La narración de Leila Slimani, sepa uno francés o no, es vibrante. Frases cortas que, dada la pulcritud del lenguaje que usa, resultan chocantes. Disfruto de la literatura sin rodeos en la que se especializó Estados Unidos después de Faulkner. Un ejemplo: ¿por qué poner “la barriga del señor Paco era muy grande, grasienta y asquerosa, tanto que quería abandonar la silla” cuando puedes decir “el señor Paco era gordo”? No hay razón aparente para no usar la precisión como arma narrativa o incluso poética. Leila Slimani escribe así y, dada la primera escena del libro, me parece inteligentísimo. Por cierto, la traducción de Malika Embarek López para Cabaret Voltaire -una editorial exquisita- es excelente.
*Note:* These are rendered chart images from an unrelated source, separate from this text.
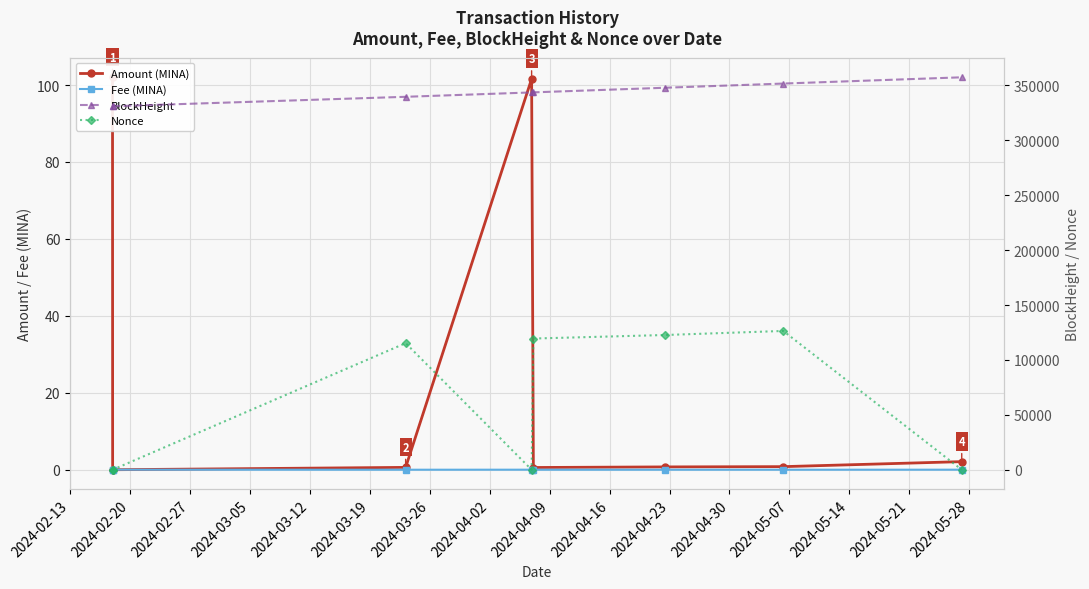

True or false: BlockHeight has more than 0 interior local peaks.

False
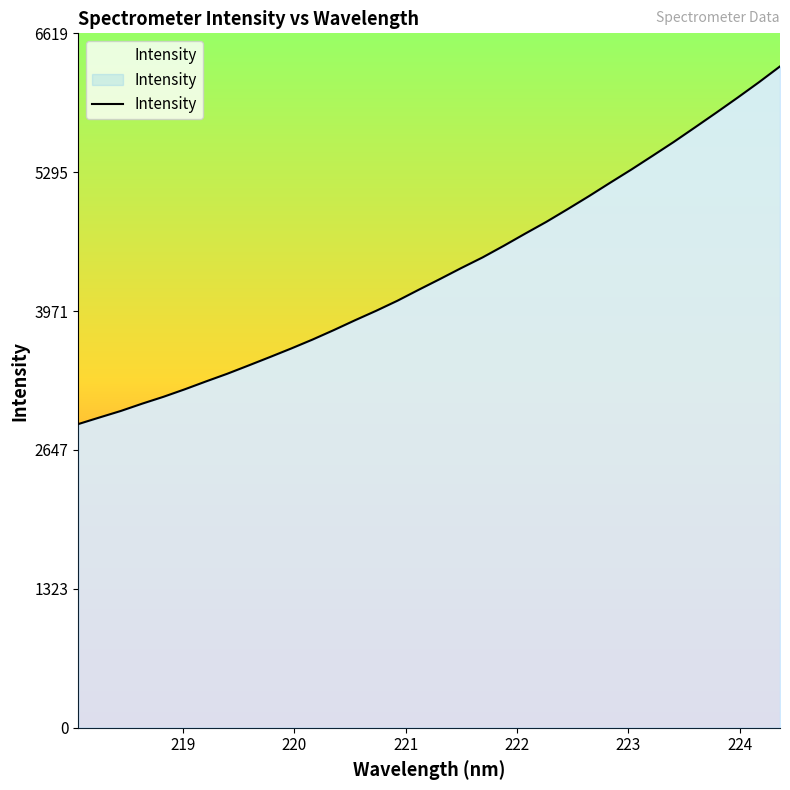

What is the smallest value displayed?

2894.9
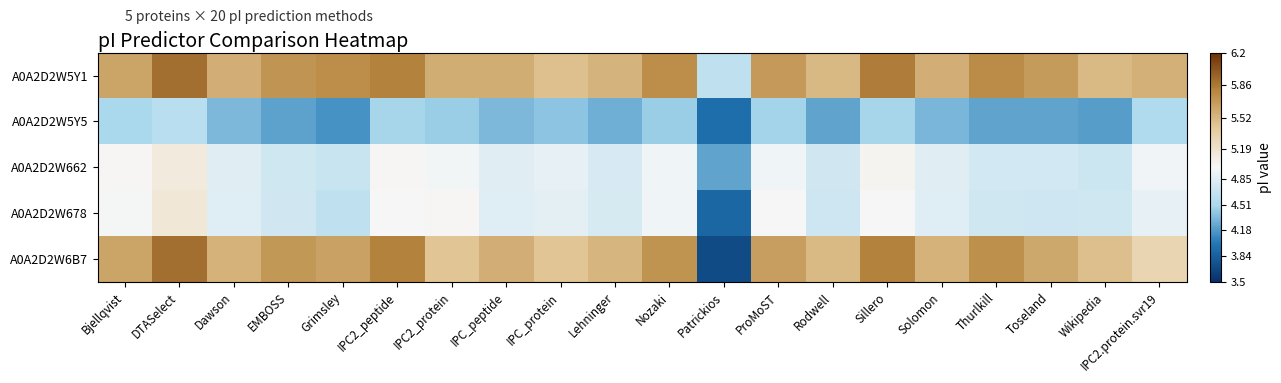

What is the maximum value shown in the chart?

5.9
Leila Slimani frente a un argumento terrorífico

Mi intención de ser padre se reduce a las cuatro plantas que tengo en casa. Ver una clase de párvulos, con sus mocos y sus almuerzos de arena en el patio del colegio, me da pavor. Hay a quien le parece gracioso, igual que tener perro o hacerle fotos a un gato. Nada que ver conmigo. Canción dulce va sobre una pareja que necesita una canguro. Leila Slimani ha hablado mucho de esto con la prensa, de ser madre, de ser marroquí y ser feminista, de no llevar velo… Resulta interesantísimo escuchar su posición frente a temas polémicos. Volviendo a Chanson douce:

Subtexto: la novela plantea que tenemos que elegir entre: A. Tener trabajo. B. No tener trabajo, o sea, no tener para comer -o depender de otra persona-. C. Tener progenie renunciando a una de las dos anteriores. D. Tener progenie y trabajo, destinando parte del salario a contratar a otra persona que, a su vez, necesita cuidar de la progenie de otros para que su progenie tenga qué comer. A su vez, es posible que esta persona necesite contratar a alguien para que cuide de su progenie, lo cual nos lleva a una cadena de precariedad deleznable.

Como se pueden imaginar, Louise, la canguro contratada, no es de fiar. Lo verán con la primera frase de la novela. Poco más que decir a este respecto, disfruten de la lectura. Otro consejo sería que, al final de todos los argumentos, cuando nos encontremos a la política, no voten a partidos que hacen que para vivir dignamente necesitemos de la precariedad de un sector de la población. No obstante, todo el mundo tiene derecho a equivocarse, ya sea no leyendo este maravilloso libro o votando a la derecha.